Another interpretation is that China's real economic growth rate is much worse than the official gross domestic product (GDP) figures suggest, prompting Li to fall back on old stimulus policies. The result is more pressure on local officials to pursue development for the sake of development.
"It seems like frustration because he's blaming them for not doing what they've been told not do and what hasn't worked before," Scissors said.
Anti-corruption campaign stalls decision making
Since taking office in 2013, Li has resisted calls for another big stimulus program, but the government's long list of "targeted" stimulus measures may soon add up to much the same thing.
State media reports of Li's comments in Jilin seemed to send a mixed message.
While he called for more investment in "transportation, water conservation and upgrading urban sewage systems," Li also urged more construction that may have harmful environmental effects.
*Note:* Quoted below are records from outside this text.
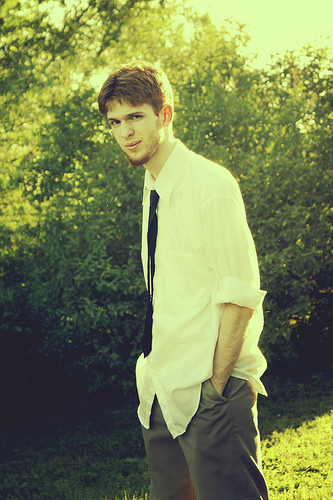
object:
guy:
[98, 62, 269, 498]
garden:
[0, 0, 332, 500]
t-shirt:
[134, 138, 268, 439]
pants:
[139, 376, 268, 500]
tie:
[142, 190, 160, 358]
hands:
[194, 304, 254, 450]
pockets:
[191, 378, 231, 453]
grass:
[1, 375, 331, 499]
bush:
[229, 48, 332, 364]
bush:
[2, 19, 139, 395]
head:
[98, 60, 174, 167]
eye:
[128, 114, 143, 121]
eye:
[110, 118, 120, 125]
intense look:
[107, 113, 143, 129]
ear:
[161, 104, 173, 127]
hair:
[98, 62, 173, 117]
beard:
[118, 116, 162, 165]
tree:
[1, 0, 219, 414]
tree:
[227, 0, 332, 368]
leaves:
[1, 1, 167, 139]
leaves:
[248, 0, 332, 225]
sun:
[250, 0, 332, 50]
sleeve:
[201, 193, 267, 311]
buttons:
[144, 177, 178, 440]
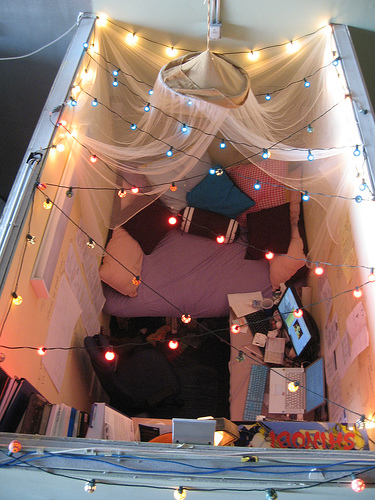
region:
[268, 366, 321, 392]
light on a cord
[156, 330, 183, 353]
light on a cord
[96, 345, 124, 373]
light on a cord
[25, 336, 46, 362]
light on a cord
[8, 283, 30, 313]
light on a cord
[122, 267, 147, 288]
light on a cord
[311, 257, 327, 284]
light on a cord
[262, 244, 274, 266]
light on a cord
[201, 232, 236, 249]
light on a cord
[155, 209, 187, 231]
light on a cord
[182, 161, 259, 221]
a blue pillow on a bed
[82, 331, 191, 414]
a dark grey office chair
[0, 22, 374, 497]
lights strung above a room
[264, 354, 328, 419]
a laptop on a desk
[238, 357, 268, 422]
a grey keyboard on a desk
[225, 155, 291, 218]
a pink and white checkered pillow on a bed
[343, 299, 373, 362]
a paper pinned to a wall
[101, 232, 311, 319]
a light purple sheet on a bed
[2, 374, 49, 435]
a binder on a shelf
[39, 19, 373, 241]
mosquito netting hug over the top of a room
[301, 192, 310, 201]
blue light on string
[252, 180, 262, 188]
blue light on string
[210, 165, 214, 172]
blue light on string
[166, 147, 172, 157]
blue light on string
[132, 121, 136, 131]
blue light on string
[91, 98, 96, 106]
blue light on string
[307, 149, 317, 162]
blue light on string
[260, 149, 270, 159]
blue light on string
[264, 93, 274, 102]
blue light on string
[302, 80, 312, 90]
blue light on string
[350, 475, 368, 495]
red light on string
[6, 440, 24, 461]
red light on string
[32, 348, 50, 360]
red light on string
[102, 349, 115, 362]
red light on string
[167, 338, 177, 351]
red light on string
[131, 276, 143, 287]
red light on string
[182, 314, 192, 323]
red light on string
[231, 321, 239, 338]
red light on string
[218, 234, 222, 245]
red light on string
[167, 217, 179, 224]
red light on string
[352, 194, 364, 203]
blue colored light bulb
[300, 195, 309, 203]
blue colored light bulb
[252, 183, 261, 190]
blue colored light bulb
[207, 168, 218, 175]
blue colored light bulb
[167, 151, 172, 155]
blue colored light bulb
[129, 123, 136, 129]
blue colored light bulb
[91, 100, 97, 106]
blue colored light bulb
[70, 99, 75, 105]
blue colored light bulb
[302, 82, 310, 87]
blue colored light bulb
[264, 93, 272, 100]
blue colored light bulb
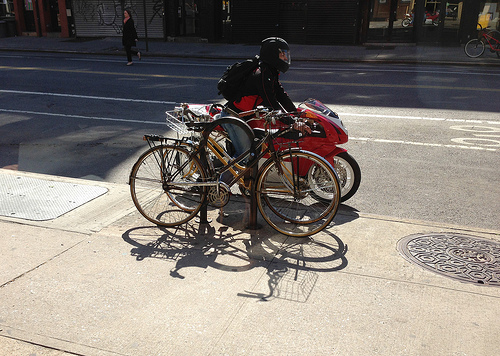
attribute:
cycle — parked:
[128, 106, 365, 200]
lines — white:
[1, 84, 498, 156]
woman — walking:
[117, 7, 137, 68]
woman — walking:
[112, 7, 149, 67]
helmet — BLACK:
[244, 36, 296, 66]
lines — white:
[1, 88, 498, 125]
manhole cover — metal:
[403, 230, 499, 291]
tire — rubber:
[257, 150, 346, 237]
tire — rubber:
[121, 136, 212, 233]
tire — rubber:
[334, 146, 370, 207]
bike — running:
[100, 102, 353, 223]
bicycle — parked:
[129, 117, 341, 237]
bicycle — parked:
[163, 112, 345, 223]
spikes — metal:
[118, 149, 198, 214]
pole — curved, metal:
[199, 116, 259, 231]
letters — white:
[438, 115, 497, 158]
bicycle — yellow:
[130, 114, 335, 225]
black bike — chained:
[131, 124, 338, 241]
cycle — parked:
[127, 102, 341, 244]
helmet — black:
[246, 26, 300, 76]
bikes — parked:
[127, 94, 363, 236]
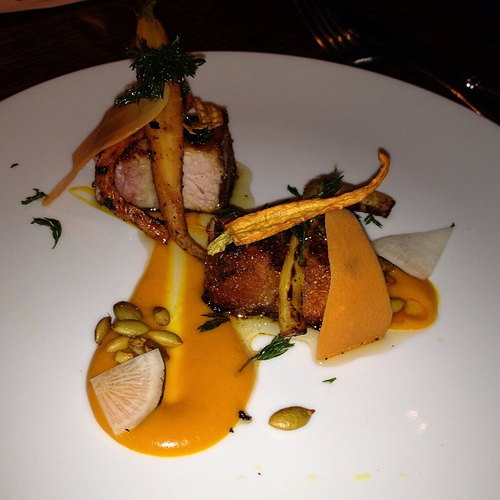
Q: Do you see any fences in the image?
A: No, there are no fences.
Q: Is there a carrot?
A: Yes, there is a carrot.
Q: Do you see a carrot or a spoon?
A: Yes, there is a carrot.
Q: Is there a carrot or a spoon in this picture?
A: Yes, there is a carrot.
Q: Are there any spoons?
A: No, there are no spoons.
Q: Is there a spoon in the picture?
A: No, there are no spoons.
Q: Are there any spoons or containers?
A: No, there are no spoons or containers.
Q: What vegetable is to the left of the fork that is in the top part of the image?
A: The vegetable is a carrot.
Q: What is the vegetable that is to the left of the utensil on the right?
A: The vegetable is a carrot.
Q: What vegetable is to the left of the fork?
A: The vegetable is a carrot.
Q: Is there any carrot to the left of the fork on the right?
A: Yes, there is a carrot to the left of the fork.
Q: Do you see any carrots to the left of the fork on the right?
A: Yes, there is a carrot to the left of the fork.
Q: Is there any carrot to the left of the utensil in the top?
A: Yes, there is a carrot to the left of the fork.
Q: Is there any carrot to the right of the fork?
A: No, the carrot is to the left of the fork.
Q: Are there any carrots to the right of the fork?
A: No, the carrot is to the left of the fork.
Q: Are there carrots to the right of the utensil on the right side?
A: No, the carrot is to the left of the fork.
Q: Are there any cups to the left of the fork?
A: No, there is a carrot to the left of the fork.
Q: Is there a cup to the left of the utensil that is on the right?
A: No, there is a carrot to the left of the fork.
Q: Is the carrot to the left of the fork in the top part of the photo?
A: Yes, the carrot is to the left of the fork.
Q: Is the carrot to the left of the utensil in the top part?
A: Yes, the carrot is to the left of the fork.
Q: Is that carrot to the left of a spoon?
A: No, the carrot is to the left of the fork.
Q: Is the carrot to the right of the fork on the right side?
A: No, the carrot is to the left of the fork.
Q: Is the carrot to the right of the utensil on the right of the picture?
A: No, the carrot is to the left of the fork.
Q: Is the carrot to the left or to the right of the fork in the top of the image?
A: The carrot is to the left of the fork.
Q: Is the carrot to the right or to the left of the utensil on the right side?
A: The carrot is to the left of the fork.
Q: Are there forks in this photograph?
A: Yes, there is a fork.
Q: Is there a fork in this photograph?
A: Yes, there is a fork.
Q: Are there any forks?
A: Yes, there is a fork.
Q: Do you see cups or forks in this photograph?
A: Yes, there is a fork.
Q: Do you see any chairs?
A: No, there are no chairs.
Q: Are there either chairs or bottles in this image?
A: No, there are no chairs or bottles.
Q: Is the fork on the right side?
A: Yes, the fork is on the right of the image.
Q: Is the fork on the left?
A: No, the fork is on the right of the image.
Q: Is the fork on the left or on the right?
A: The fork is on the right of the image.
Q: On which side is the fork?
A: The fork is on the right of the image.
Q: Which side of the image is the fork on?
A: The fork is on the right of the image.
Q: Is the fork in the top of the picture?
A: Yes, the fork is in the top of the image.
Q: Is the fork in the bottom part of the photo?
A: No, the fork is in the top of the image.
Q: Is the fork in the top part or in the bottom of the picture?
A: The fork is in the top of the image.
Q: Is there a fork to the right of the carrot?
A: Yes, there is a fork to the right of the carrot.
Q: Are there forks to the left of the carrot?
A: No, the fork is to the right of the carrot.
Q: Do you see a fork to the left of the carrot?
A: No, the fork is to the right of the carrot.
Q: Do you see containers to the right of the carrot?
A: No, there is a fork to the right of the carrot.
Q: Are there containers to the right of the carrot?
A: No, there is a fork to the right of the carrot.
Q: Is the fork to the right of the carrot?
A: Yes, the fork is to the right of the carrot.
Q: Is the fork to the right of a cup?
A: No, the fork is to the right of the carrot.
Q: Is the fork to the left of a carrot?
A: No, the fork is to the right of a carrot.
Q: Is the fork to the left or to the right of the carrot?
A: The fork is to the right of the carrot.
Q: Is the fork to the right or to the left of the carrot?
A: The fork is to the right of the carrot.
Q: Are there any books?
A: No, there are no books.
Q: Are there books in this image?
A: No, there are no books.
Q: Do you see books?
A: No, there are no books.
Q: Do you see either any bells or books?
A: No, there are no books or bells.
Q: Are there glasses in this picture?
A: No, there are no glasses.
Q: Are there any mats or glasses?
A: No, there are no glasses or mats.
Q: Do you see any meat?
A: Yes, there is meat.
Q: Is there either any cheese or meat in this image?
A: Yes, there is meat.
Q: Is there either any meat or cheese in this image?
A: Yes, there is meat.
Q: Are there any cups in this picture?
A: No, there are no cups.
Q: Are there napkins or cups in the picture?
A: No, there are no cups or napkins.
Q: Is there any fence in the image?
A: No, there are no fences.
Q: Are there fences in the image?
A: No, there are no fences.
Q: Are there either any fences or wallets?
A: No, there are no fences or wallets.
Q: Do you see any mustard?
A: Yes, there is mustard.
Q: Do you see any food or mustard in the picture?
A: Yes, there is mustard.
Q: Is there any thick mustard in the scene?
A: Yes, there is thick mustard.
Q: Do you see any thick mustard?
A: Yes, there is thick mustard.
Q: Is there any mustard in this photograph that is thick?
A: Yes, there is mustard that is thick.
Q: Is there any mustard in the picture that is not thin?
A: Yes, there is thick mustard.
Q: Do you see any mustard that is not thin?
A: Yes, there is thick mustard.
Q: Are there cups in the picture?
A: No, there are no cups.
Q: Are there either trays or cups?
A: No, there are no cups or trays.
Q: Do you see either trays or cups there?
A: No, there are no cups or trays.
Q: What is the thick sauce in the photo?
A: The sauce is mustard.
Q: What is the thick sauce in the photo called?
A: The sauce is mustard.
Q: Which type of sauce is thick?
A: The sauce is mustard.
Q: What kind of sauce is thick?
A: The sauce is mustard.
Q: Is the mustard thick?
A: Yes, the mustard is thick.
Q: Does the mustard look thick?
A: Yes, the mustard is thick.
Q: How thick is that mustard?
A: The mustard is thick.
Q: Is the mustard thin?
A: No, the mustard is thick.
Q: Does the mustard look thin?
A: No, the mustard is thick.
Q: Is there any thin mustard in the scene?
A: No, there is mustard but it is thick.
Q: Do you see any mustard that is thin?
A: No, there is mustard but it is thick.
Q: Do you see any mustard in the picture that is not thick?
A: No, there is mustard but it is thick.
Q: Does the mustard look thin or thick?
A: The mustard is thick.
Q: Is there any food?
A: Yes, there is food.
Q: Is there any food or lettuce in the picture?
A: Yes, there is food.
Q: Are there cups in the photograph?
A: No, there are no cups.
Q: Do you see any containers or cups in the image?
A: No, there are no cups or containers.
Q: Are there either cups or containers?
A: No, there are no cups or containers.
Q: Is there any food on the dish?
A: Yes, there is food on the dish.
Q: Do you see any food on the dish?
A: Yes, there is food on the dish.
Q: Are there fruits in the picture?
A: Yes, there is a fruit.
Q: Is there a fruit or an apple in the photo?
A: Yes, there is a fruit.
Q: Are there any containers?
A: No, there are no containers.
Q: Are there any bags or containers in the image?
A: No, there are no containers or bags.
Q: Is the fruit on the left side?
A: Yes, the fruit is on the left of the image.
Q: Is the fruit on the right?
A: No, the fruit is on the left of the image.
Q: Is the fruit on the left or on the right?
A: The fruit is on the left of the image.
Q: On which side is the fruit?
A: The fruit is on the left of the image.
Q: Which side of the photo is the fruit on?
A: The fruit is on the left of the image.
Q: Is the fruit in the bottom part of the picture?
A: Yes, the fruit is in the bottom of the image.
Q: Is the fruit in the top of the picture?
A: No, the fruit is in the bottom of the image.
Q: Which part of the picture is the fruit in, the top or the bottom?
A: The fruit is in the bottom of the image.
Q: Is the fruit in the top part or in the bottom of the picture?
A: The fruit is in the bottom of the image.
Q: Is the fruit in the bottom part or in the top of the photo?
A: The fruit is in the bottom of the image.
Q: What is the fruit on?
A: The fruit is on the dish.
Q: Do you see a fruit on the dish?
A: Yes, there is a fruit on the dish.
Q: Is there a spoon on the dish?
A: No, there is a fruit on the dish.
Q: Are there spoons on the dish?
A: No, there is a fruit on the dish.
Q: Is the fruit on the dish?
A: Yes, the fruit is on the dish.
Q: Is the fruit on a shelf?
A: No, the fruit is on the dish.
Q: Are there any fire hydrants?
A: No, there are no fire hydrants.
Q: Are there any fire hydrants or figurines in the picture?
A: No, there are no fire hydrants or figurines.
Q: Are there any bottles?
A: No, there are no bottles.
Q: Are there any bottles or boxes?
A: No, there are no bottles or boxes.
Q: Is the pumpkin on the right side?
A: Yes, the pumpkin is on the right of the image.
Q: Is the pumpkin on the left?
A: No, the pumpkin is on the right of the image.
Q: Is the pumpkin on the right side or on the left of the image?
A: The pumpkin is on the right of the image.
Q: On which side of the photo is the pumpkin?
A: The pumpkin is on the right of the image.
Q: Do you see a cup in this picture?
A: No, there are no cups.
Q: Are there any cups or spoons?
A: No, there are no cups or spoons.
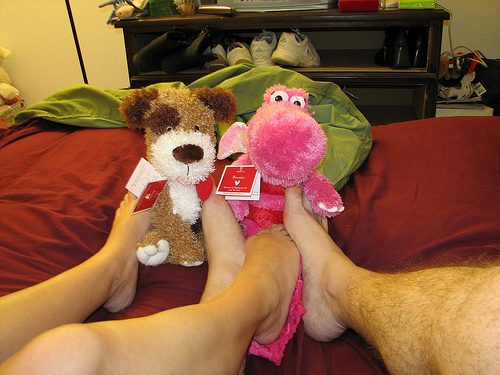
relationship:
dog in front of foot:
[123, 84, 205, 270] [97, 192, 145, 312]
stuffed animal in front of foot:
[217, 83, 347, 238] [284, 186, 349, 343]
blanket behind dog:
[15, 66, 373, 188] [123, 84, 205, 270]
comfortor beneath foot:
[1, 128, 203, 310] [97, 192, 145, 312]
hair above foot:
[355, 268, 499, 374] [284, 186, 349, 343]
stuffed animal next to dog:
[217, 83, 347, 238] [123, 84, 205, 270]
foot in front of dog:
[194, 182, 247, 298] [123, 84, 205, 270]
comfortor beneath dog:
[1, 128, 203, 310] [123, 84, 205, 270]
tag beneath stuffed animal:
[223, 160, 259, 205] [217, 83, 347, 238]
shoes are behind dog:
[254, 33, 322, 72] [123, 84, 205, 270]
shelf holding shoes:
[115, 26, 440, 119] [254, 33, 322, 72]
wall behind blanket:
[2, 2, 131, 107] [15, 66, 373, 188]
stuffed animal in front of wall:
[217, 83, 347, 238] [2, 2, 131, 107]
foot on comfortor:
[194, 182, 247, 298] [1, 128, 203, 310]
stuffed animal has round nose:
[217, 83, 347, 238] [254, 109, 326, 179]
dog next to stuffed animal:
[123, 84, 205, 270] [217, 83, 347, 238]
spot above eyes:
[145, 105, 173, 134] [164, 122, 203, 135]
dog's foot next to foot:
[134, 243, 170, 266] [97, 192, 145, 312]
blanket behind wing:
[15, 66, 373, 188] [217, 122, 251, 161]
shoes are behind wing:
[254, 33, 322, 72] [217, 122, 251, 161]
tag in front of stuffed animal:
[223, 160, 259, 205] [217, 83, 347, 238]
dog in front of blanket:
[123, 84, 205, 270] [15, 66, 373, 188]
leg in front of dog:
[1, 250, 117, 374] [123, 84, 205, 270]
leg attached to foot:
[1, 250, 117, 374] [97, 192, 145, 312]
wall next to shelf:
[2, 2, 131, 107] [115, 26, 440, 119]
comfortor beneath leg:
[1, 128, 203, 310] [1, 250, 117, 374]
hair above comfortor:
[355, 268, 499, 374] [1, 128, 203, 310]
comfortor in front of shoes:
[1, 128, 203, 310] [254, 33, 322, 72]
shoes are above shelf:
[254, 33, 322, 72] [115, 26, 440, 119]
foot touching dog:
[194, 182, 247, 298] [123, 84, 205, 270]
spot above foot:
[145, 105, 173, 134] [97, 192, 145, 312]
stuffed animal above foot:
[217, 83, 347, 238] [284, 186, 349, 343]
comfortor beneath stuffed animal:
[1, 128, 203, 310] [217, 83, 347, 238]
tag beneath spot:
[124, 155, 168, 210] [145, 105, 173, 134]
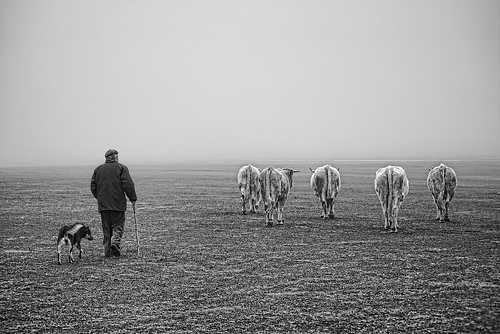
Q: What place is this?
A: It is a field.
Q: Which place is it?
A: It is a field.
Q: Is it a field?
A: Yes, it is a field.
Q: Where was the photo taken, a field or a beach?
A: It was taken at a field.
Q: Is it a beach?
A: No, it is a field.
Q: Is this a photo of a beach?
A: No, the picture is showing a field.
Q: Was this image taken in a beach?
A: No, the picture was taken in a field.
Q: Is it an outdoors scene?
A: Yes, it is outdoors.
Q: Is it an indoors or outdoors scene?
A: It is outdoors.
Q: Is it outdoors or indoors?
A: It is outdoors.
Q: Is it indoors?
A: No, it is outdoors.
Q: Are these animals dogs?
A: No, there are both dogs and cows.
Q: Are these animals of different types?
A: Yes, they are dogs and cows.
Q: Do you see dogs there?
A: Yes, there is a dog.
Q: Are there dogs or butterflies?
A: Yes, there is a dog.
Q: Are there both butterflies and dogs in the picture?
A: No, there is a dog but no butterflies.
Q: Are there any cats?
A: No, there are no cats.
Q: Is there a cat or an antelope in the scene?
A: No, there are no cats or antelopes.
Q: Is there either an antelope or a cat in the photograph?
A: No, there are no cats or antelopes.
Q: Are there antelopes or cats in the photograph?
A: No, there are no cats or antelopes.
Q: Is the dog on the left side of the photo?
A: Yes, the dog is on the left of the image.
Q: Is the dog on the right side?
A: No, the dog is on the left of the image.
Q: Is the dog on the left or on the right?
A: The dog is on the left of the image.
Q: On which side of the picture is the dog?
A: The dog is on the left of the image.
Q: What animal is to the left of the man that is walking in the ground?
A: The animal is a dog.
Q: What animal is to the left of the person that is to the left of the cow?
A: The animal is a dog.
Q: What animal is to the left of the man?
A: The animal is a dog.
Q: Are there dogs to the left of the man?
A: Yes, there is a dog to the left of the man.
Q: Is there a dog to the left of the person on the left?
A: Yes, there is a dog to the left of the man.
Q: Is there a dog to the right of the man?
A: No, the dog is to the left of the man.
"To maintain smooth economic development in northeast China, the main issue is to launch major infrastructure projects, which will give big incentives to the local economy," he said.
Scissors points to signs that economic growth has fallen far below the official 7-percent rate.
In particular, power consumption in the first quarter rose by a scant 0.8 percent from a year earlier, while use by the manufacturing sector fell 0.7 percent.
"It certainly sounds like the situation in the economy has gotten so bad that they have to get things moving again by whatever means they have, and the new normal is being replaced by the old normal," Bachman said.
The inactivity that Li witnessed in Changchun may have stemmed from insufficient financing or initiative, but it may also be a product of the government's anti-corruption push.
"You have to wonder how much of this is from people being so afraid of the corruption campaign that they're afraid to do things," said Bachman.
On April 23, the Central Commission for Discipline Inspection (CCDI) announced a new crackdown on corruption among lower-level officials dealing with land use, rural funds, resource management and other local functions, the official Xinhua news agency reported.
By browbeating local officials, Li may only have added to anxieties and made it less likely that they will initiate new or more productive projects.
"There's a great sense of what do I do that's safe, or what do I do that won't get me in trouble, or do I just want to keep my head down and not take responsibility for anything," Bachman said.